Love it, hate it, or, really hate it - documentation is a critical part of software development. Gherkin comes in handy - especially when documenting user flows - as a way to standardize that documentation in an easy-to-read format that anyone can understand. At the beginning of a project it can help stakeholders, product and developers understand the expected behavior of a feature before a line of code is written. And, at the end of the development process it performs double duty as behavior-driven test cases.

Gherkin's syntax

One of the biggest benefits is that it uses standard English (or, your team's language of choice). The basic syntax requires almost no explanation:

*Feature: Title of the Scenario*

**Given** \[Preconditions]

**When** \[Action takes place]

**Then** \[Output]

An actual feature might be documented like this:

*Feature: Blog publish button*

**Given** User has populated rich text editor with content

**When** User clicks 'Publish' button in content management system

**Then** article is published and shows up on site

In reality, a little more context is generally needed, but the syntax is readily expandable with some common keywords (when, then, and, but).

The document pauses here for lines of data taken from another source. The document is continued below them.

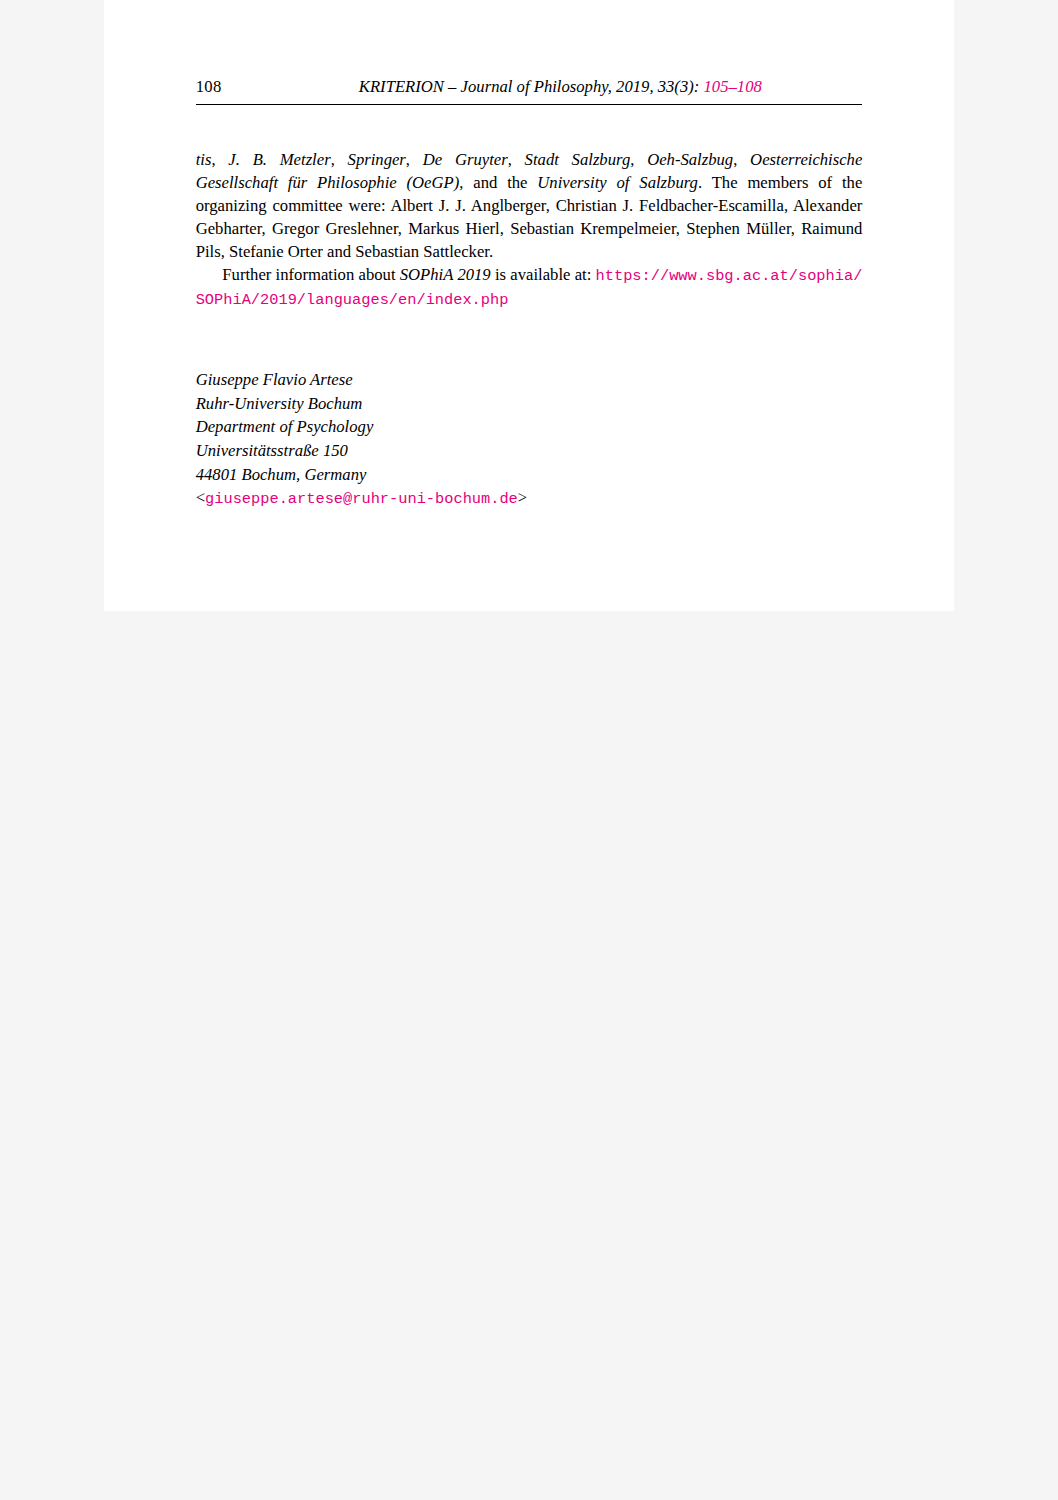108 KRITERION – Journal of Philosophy, 2019, 33(3): 105–108
tis, J. B. Metzler, Springer, De Gruyter, Stadt Salzburg, Oeh-Salzbug, Oesterreichische Gesellschaft für Philosophie (OeGP), and the University of Salzburg. The members of the organizing committee were: Albert J. J. Anglberger, Christian J. Feldbacher-Escamilla, Alexander Gebharter, Gregor Greslehner, Markus Hierl, Sebastian Krempelmeier, Stephen Müller, Raimund Pils, Stefanie Orter and Sebastian Sattlecker.
Further information about SOPhiA 2019 is available at: https://www.sbg.ac.at/sophia/SOPhiA/2019/languages/en/index.php
Giuseppe Flavio Artese
Ruhr-University Bochum
Department of Psychology
Universitätsstraße 150
44801 Bochum, Germany
<giuseppe.artese@ruhr-uni-bochum.de>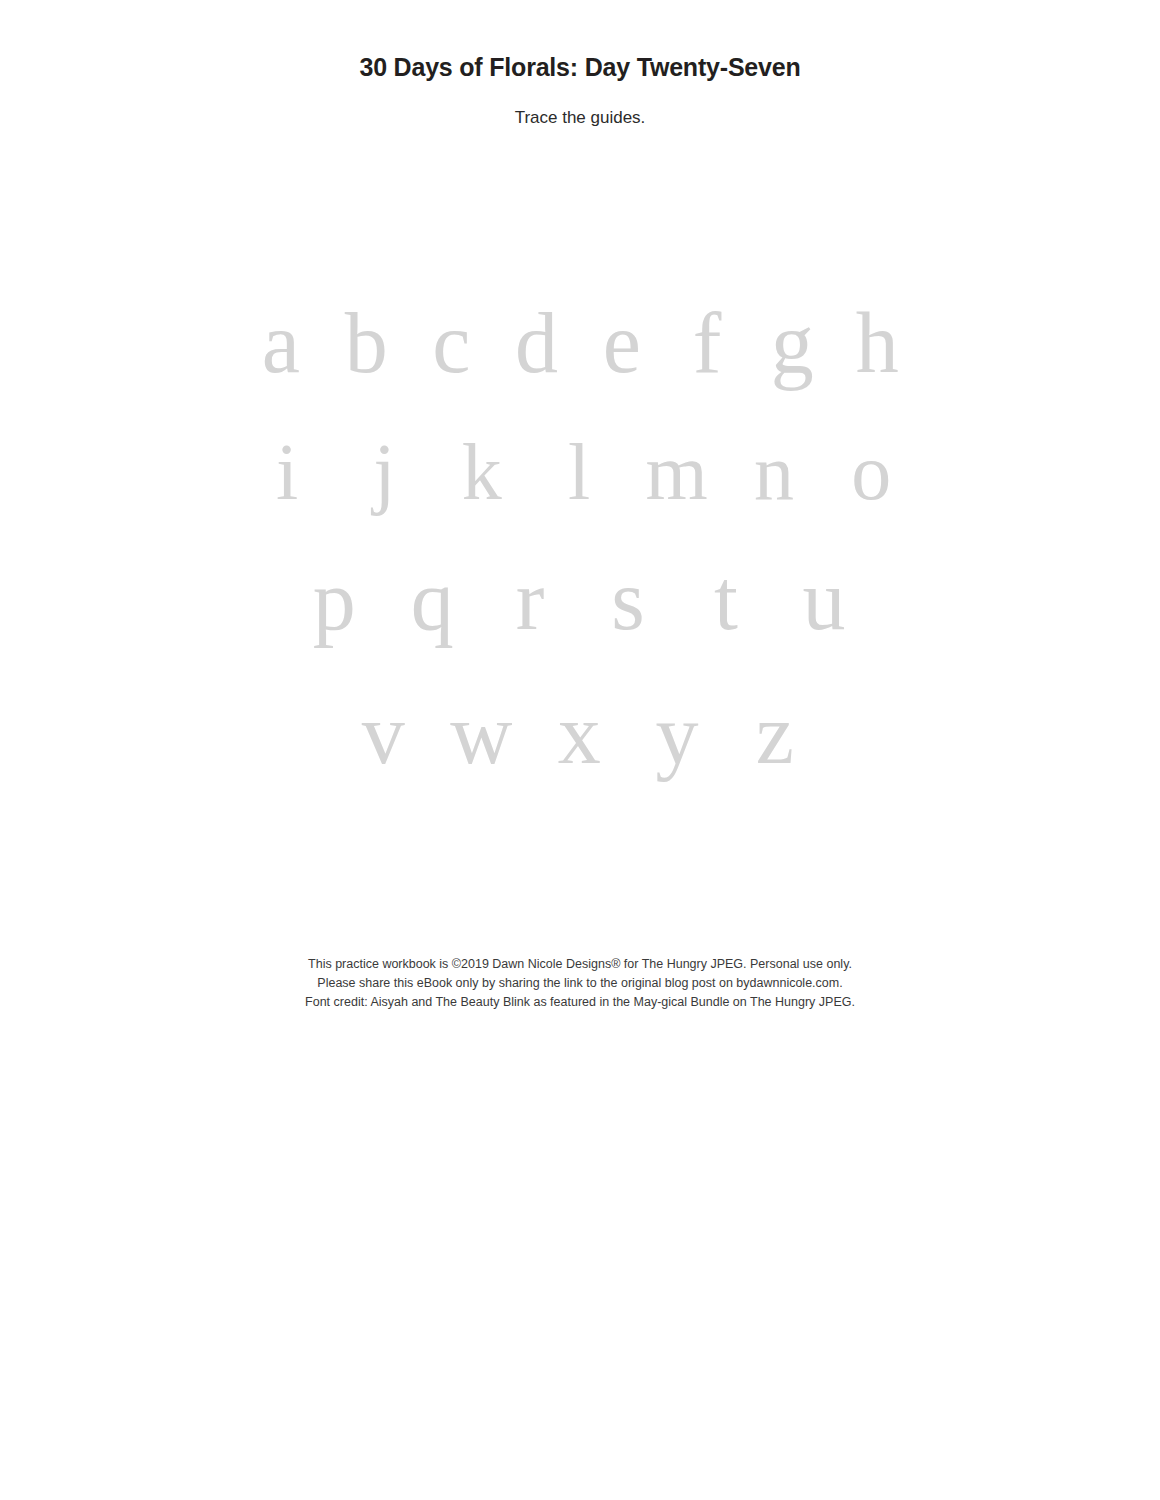30 Days of Florals: Day Twenty-Seven
Trace the guides.
abcdefgh
ijklmno
pqrstu
vwxyz
This practice workbook is ©2019 Dawn Nicole Designs® for The Hungry JPEG. Personal use only.
Please share this eBook only by sharing the link to the original blog post on bydawnnicole.com.
Font credit: Aisyah and The Beauty Blink as featured in the May-gical Bundle on The Hungry JPEG.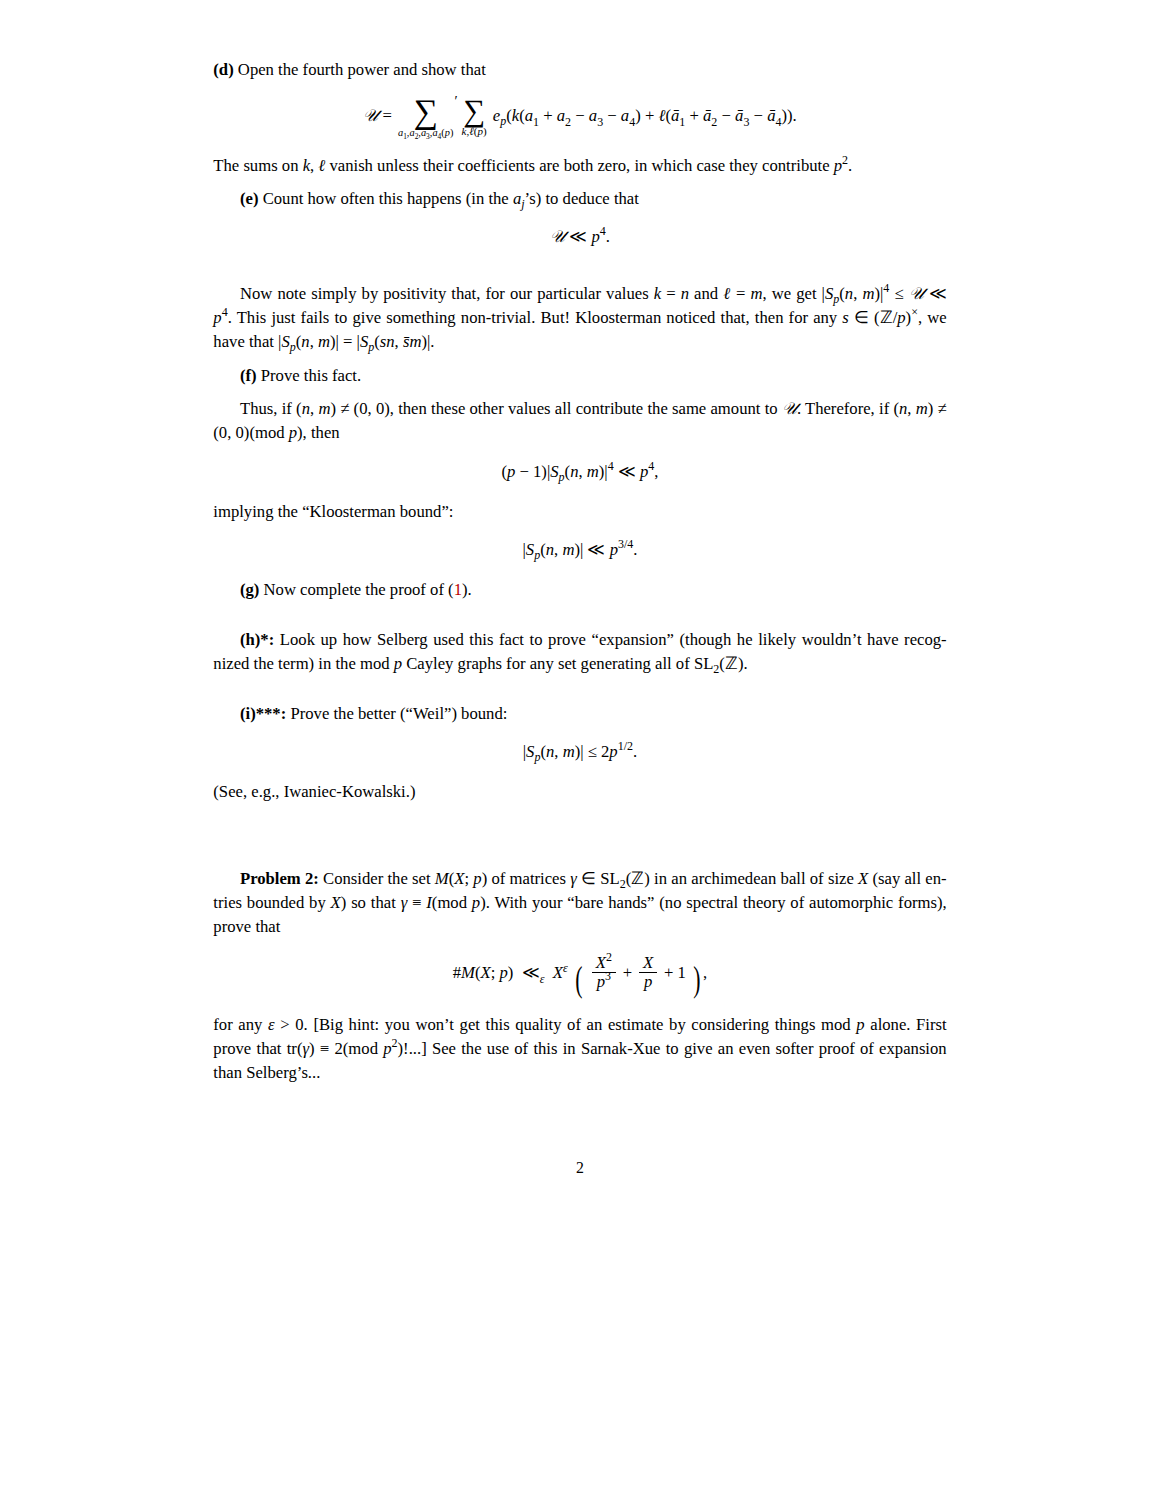(d) Open the fourth power and show that
𝒰 = ∑′ a1,a2,a3,a4(p) ∑ k,ℓ(p) ep(k(a1 + a2 − a3 − a4) + ℓ(ā1 + ā2 − ā3 − ā4)).
The sums on k, ℓ vanish unless their coefficients are both zero, in which case they contribute p2.
(e) Count how often this happens (in the aj’s) to deduce that
𝒰 ≪ p4.
Now note simply by positivity that, for our particular values k = n and ℓ = m, we get |Sp(n, m)|4 ≤ 𝒰 ≪ p4. This just fails to give something non-trivial. But! Kloosterman noticed that, then for any s ∈ (ℤ/p)×, we have that |Sp(n, m)| = |Sp(sn, s̄m)|.
(f) Prove this fact.
Thus, if (n, m) ≠ (0, 0), then these other values all contribute the same amount to 𝒰. Therefore, if (n, m) ≠ (0, 0)(mod p), then
(p − 1)|Sp(n, m)|4 ≪ p4,
implying the “Kloosterman bound”:
|Sp(n, m)| ≪ p3/4.
(g) Now complete the proof of (1).
(h)*: Look up how Selberg used this fact to prove “expansion” (though he likely wouldn’t have recognized the term) in the mod p Cayley graphs for any set generating all of SL2(ℤ).
(i)***: Prove the better (“Weil”) bound:
|Sp(n, m)| ≤ 2p1/2.
(See, e.g., Iwaniec-Kowalski.)
Problem 2: Consider the set M(X; p) of matrices γ ∈ SL2(ℤ) in an archimedean ball of size X (say all entries bounded by X) so that γ ≡ I(mod p). With your “bare hands” (no spectral theory of automorphic forms), prove that
#M(X; p) ≪ε Xε ( X2 p3 + Xp + 1 ),
for any ε > 0. [Big hint: you won’t get this quality of an estimate by considering things mod p alone. First prove that tr(γ) ≡ 2(mod p2)!...] See the use of this in Sarnak-Xue to give an even softer proof of expansion than Selberg’s...
2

*Feature: Blog publish button*

**Given** User has populated rich text editor with content

**When** User clicks 'Publish' button in content management system

**And** There are no errors

**Then** Article is published

**And** Article's URL is added to sitemap

**And** Article appears on recently published page

**And** Modal appears to user and says 'Article has been published at \[timestamp]

Additional Gherkin resources

Any given feature might have several Gherkin snippets which provides a lot of utility in a test-driven development environment. If the documentation is done well, there shouldn't be any surprises at the end of the sprint because the team has been referring to and testing against the Gherkin scenarios during development.

There are handful of tools that are built around the general (but often modified) syntax, but the benefit of its simplicity is it can be used in whatever ticket tracking software you're using. If you do want to check out some of the solutions on the market, Cucumber seems to be the most popular and has pretty good documentation that is useful even outside of their platform. Behat is another good one, and their documentation might be even better.

Questions

  • Gherkin is an indentation structured and line oriented language that can be used to document user paths or acceptance criteria.

  • Being careful to not overbuild can be important. Devs can use TDD (test-driven development) to build the least amount possible - basically, building the minimum amount to pass pre-determined test cases. Gherkin is really great for documenting those test cases.